**Document segment**.

Prepare twelve muffin cups by coating with spray. Set aside.
Combine almond milk and egg whites in a medium bowl. Season with salt and pepper, if desired; whisk to blend. Set aside.
Evenly place in veggies – feel free to get creative with your additions.
Bake for 15 to 20 minutes, or until a toothpick inserted into the center of egg cups comes out clean, and eggs are set.
21 Day Fix portions: about 1/2 red , 1/3 green per 2 eggs cups.
Oatmeal “Muffin” Cups
Oatmeal cups are freaking delicious. I love the texture, sweetness and ease of this recipe.
Serving size: 12 servings, 1 cup each
Ingredients:
Nonstick cooking spray
2 large eggs, lightly beaten
1 tsp. pure vanilla extract
2 large bananas, mashed
1 Tbsp. raw honey
2½ cups old-fashioned rolled oats
1 Tbsp. ground cinnamon
1½ tsp. baking powder
1½ cups water
¼ cup blueberries
Instructions:
Preheat oven to 350° F.
Prepare twelve muffin cups by coating with spray. Set aside.
Combine eggs, extract, bananas, and honey in a large bowl; mix well. Set aside.
Combine oats, cinnamon, and baking powder in a medium bowl; mix well.
Add oat mixture to egg mixture; mix well.
Add water; mix well.
Divide oat mixture evenly between prepared muffin cups.
Top with blueberries.

**Given information**.
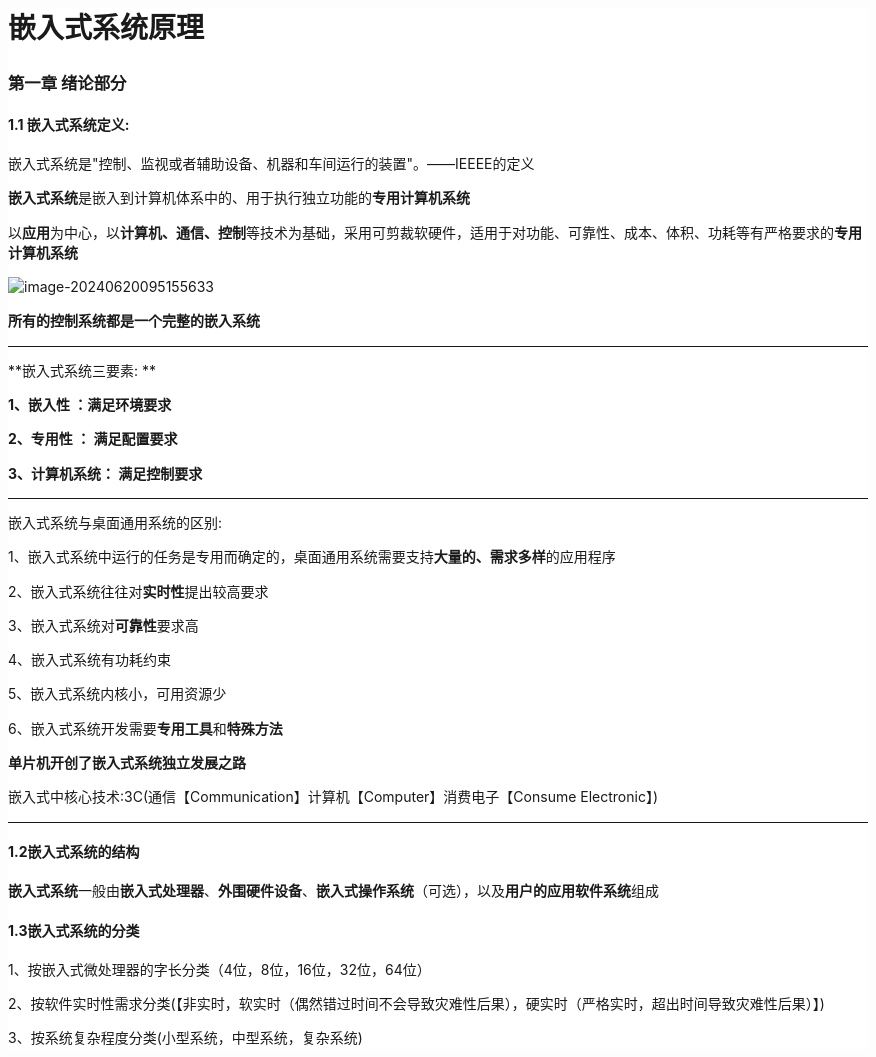 # 嵌入式系统原理

###  第一章 绪论部分

#### 1.1 嵌入式系统定义:

嵌入式系统是"控制、监视或者辅助设备、机器和车间运行的装置"。——IEEEE的定义

**嵌入式系统**是嵌入到计算机体系中的、用于执行独立功能的**专用计算机系统**

以**应用**为中心，以**计算机、通信、控制**等技术为基础，采用可剪裁软硬件，适用于对功能、可靠性、成本、体积、功耗等有严格要求的**专用计算机系统**

![image-20240620095155633](C:\Users\12074\AppData\Roaming\Typora\typora-user-images\image-20240620095155633.png)

**所有的控制系统都是一个完整的嵌入系统**

---

**嵌入式系统三要素: **

**1、嵌入性 ：满足环境要求**

**2、专用性 ： 满足配置要求**

**3、计算机系统： 满足控制要求**

---

嵌入式系统与桌面通用系统的区别:

1、嵌入式系统中运行的任务是专用而确定的，桌面通用系统需要支持**大量的、需求多样**的应用程序

2、嵌入式系统往往对**实时性**提出较高要求

3、嵌入式系统对**可靠性**要求高

4、嵌入式系统有功耗约束

5、嵌入式系统内核小，可用资源少

6、嵌入式系统开发需要**专用工具**和**特殊方法** 

**单片机开创了嵌入式系统独立发展之路**

嵌入式中核心技术:3C(通信【Communication】计算机【Computer】消费电子【Consume Electronic】)

---

#### 1.2嵌入式系统的结构

**嵌入式系统**一般由**嵌入式处理器**、**外围硬件设备**、**嵌入式操作系统**（可选），以及**用户的应用软件系统**组成

#### 1.3嵌入式系统的分类

1、按嵌入式微处理器的字长分类（4位，8位，16位，32位，64位）

2、按软件实时性需求分类(【非实时，软实时（偶然错过时间不会导致灾难性后果），硬实时（严格实时，超出时间导致灾难性后果）】)

3、按系统复杂程度分类(小型系统，中型系统，复杂系统)
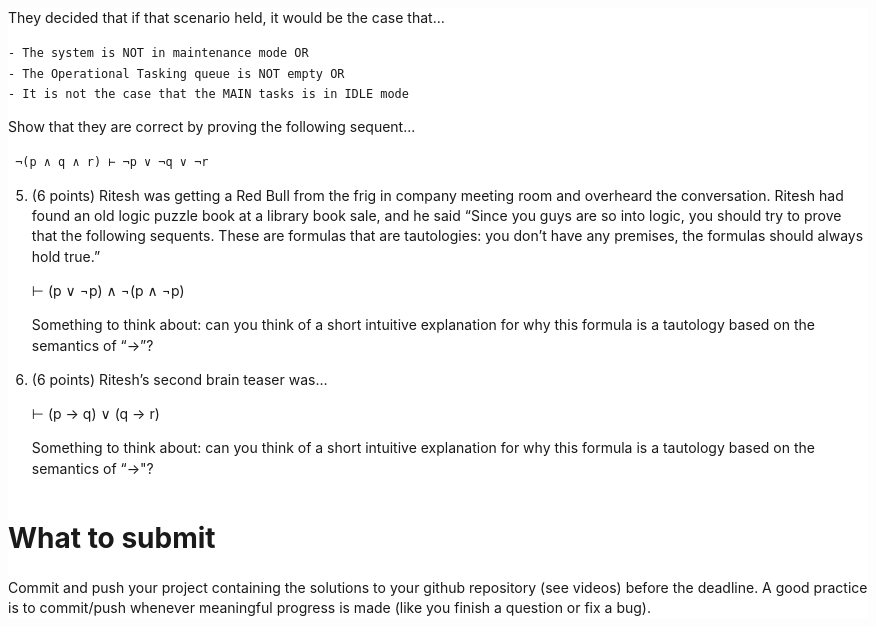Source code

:    They decided that if that scenario held, it would be the case that…
   
    - The system is NOT in maintenance mode OR
    - The Operational Tasking queue is NOT empty OR
    - It is not the case that the MAIN tasks is in IDLE mode
   
   Show that they are correct by proving the following sequent...
   
     ¬(p ∧ q ∧ r) ⊢ ¬p ∨ ¬q ∨ ¬r

5. (6 points) Ritesh was getting a Red Bull from the frig in company meeting room and overheard the conversation.
   Ritesh had found an old logic puzzle book at a library book sale, and he said “Since you guys
   are so into logic, you should try to prove that the following sequents.  These are formulas
   that are tautologies: you don’t have any premises, the formulas should always hold true.”
   
     ⊢ (p ∨ ¬p) ∧ ¬(p ∧ ¬p)
   
   Something to think about: can you think of a short intuitive explanation for why this formula is a tautology based on the semantics of “->”?


6. (6 points) Ritesh’s second brain teaser was…
   
     ⊢ (p → q) ∨ (q → r)
   
   Something to think about: can you think of a short intuitive explanation for why this formula is a tautology based on the semantics of “->"?
   


What to submit
==
Commit and push your project containing the solutions to your github repository (see videos) before the deadline.  A good practice is to commit/push whenever meaningful progress is made (like you finish a question or fix a bug). 
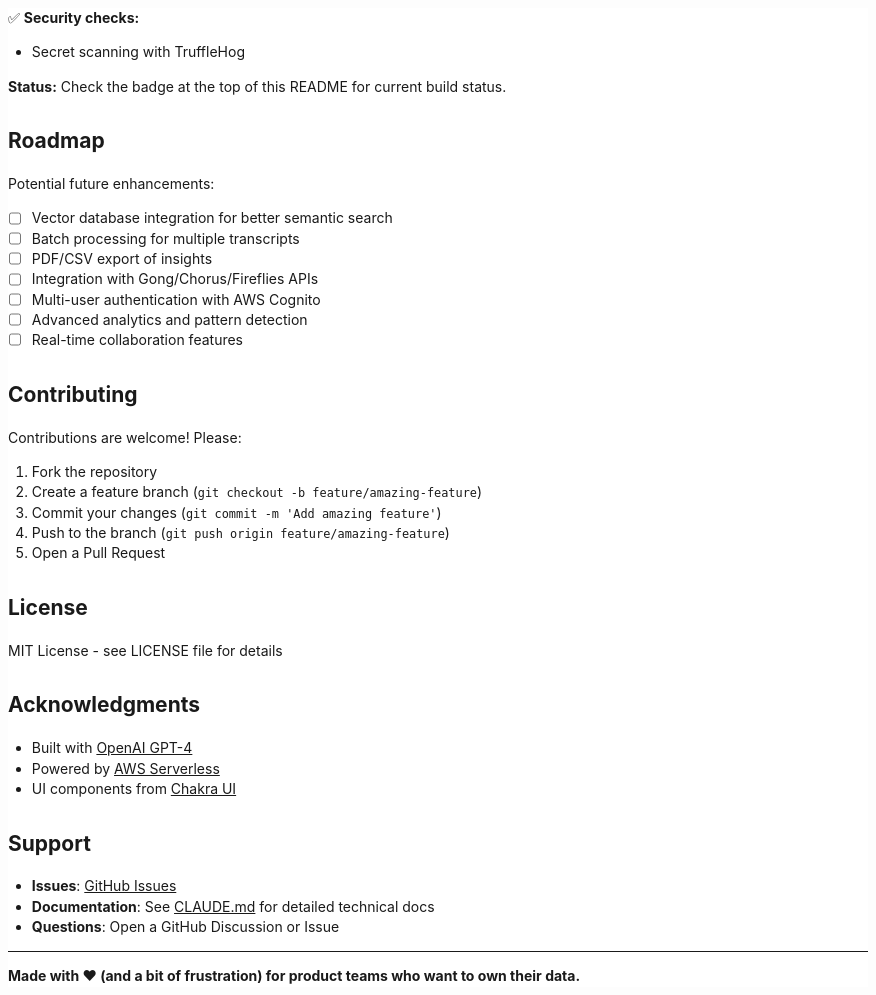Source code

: ✅ **Security checks:**
- Secret scanning with TruffleHog

**Status:** Check the badge at the top of this README for current build status.

## Roadmap

Potential future enhancements:
- [ ] Vector database integration for better semantic search
- [ ] Batch processing for multiple transcripts
- [ ] PDF/CSV export of insights
- [ ] Integration with Gong/Chorus/Fireflies APIs
- [ ] Multi-user authentication with AWS Cognito
- [ ] Advanced analytics and pattern detection
- [ ] Real-time collaboration features

## Contributing

Contributions are welcome! Please:

1. Fork the repository
2. Create a feature branch (`git checkout -b feature/amazing-feature`)
3. Commit your changes (`git commit -m 'Add amazing feature'`)
4. Push to the branch (`git push origin feature/amazing-feature`)
5. Open a Pull Request

## License

MIT License - see LICENSE file for details

## Acknowledgments

- Built with [OpenAI GPT-4](https://openai.com/)
- Powered by [AWS Serverless](https://aws.amazon.com/serverless/)
- UI components from [Chakra UI](https://chakra-ui.com/)

## Support

- **Issues**: [GitHub Issues](https://github.com/thrishma/analyze-calls/issues)
- **Documentation**: See [CLAUDE.md](./CLAUDE.md) for detailed technical docs
- **Questions**: Open a GitHub Discussion or Issue

---

**Made with ❤️ (and a bit of frustration) for product teams who want to own their data.**

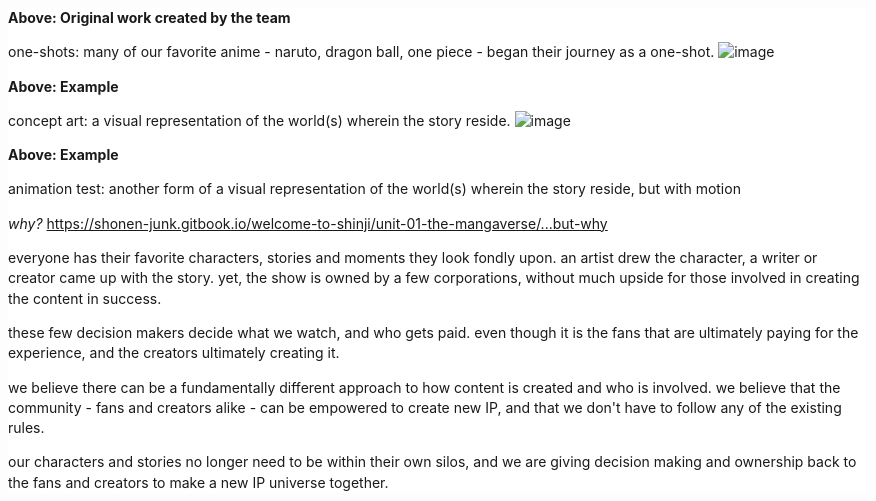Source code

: **Above: Original work created by the team**

one-shots: many of our favorite anime - naruto, dragon ball, one piece - began their journey as a one-shot. 
![image](https://user-images.githubusercontent.com/103300415/162556765-6ec6b48c-e758-497d-85df-02ccb3ea0885.png)

**Above: Example**

concept art: a visual representation of the world(s) wherein the story reside.
![image](https://user-images.githubusercontent.com/103300415/162556775-9e4e0a7e-2094-4215-8542-7eec0a5a0922.png)

**Above: Example**

animation test: another form of a visual representation of the world(s) wherein the story reside, but with motion

*why?* https://shonen-junk.gitbook.io/welcome-to-shinji/unit-01-the-mangaverse/...but-why

everyone has their favorite characters, stories and moments they look fondly upon. an artist drew the character, a writer or creator came up with the story. yet, the show is owned by a few corporations, without much upside for those involved in creating the content in success. 

these few decision makers decide what we watch, and who gets paid. even though it is the fans that are ultimately paying for the experience, and the creators ultimately creating it.

we believe there can be a fundamentally different approach to how content is created and who is involved. we believe that the community - fans and creators alike - can be empowered to create new IP, and that we don't have to follow any of the existing rules. 

our characters and stories no longer need to be within their own silos, and we are giving decision making and ownership back to the fans and creators to make a new IP universe together.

**Problem set**.
(1) Decide whether each statement agrees with the recipe, answering yes or no and quoting the recipe's deciding words: (a) the oven for the oatmeal cups is preheated to 350° F; (b) the oatmeal cups call for three large eggs; (c) the egg cups bake for 15 to 20 minutes.
(2) Please return every line of the listing that contains the string "Ritesh".

**Answer section**.
(1)
(a) Yes: "Preheat oven to 350° F."
(b) No: "2 large eggs, lightly beaten"
(c) Yes: "Bake for 15 to 20 minutes"

(2)
5. (6 points) Ritesh was getting a Red Bull from the frig in company meeting room and overheard the conversation.
   Ritesh had found an old logic puzzle book at a library book sale, and he said “Since you guys
6. (6 points) Ritesh’s second brain teaser was…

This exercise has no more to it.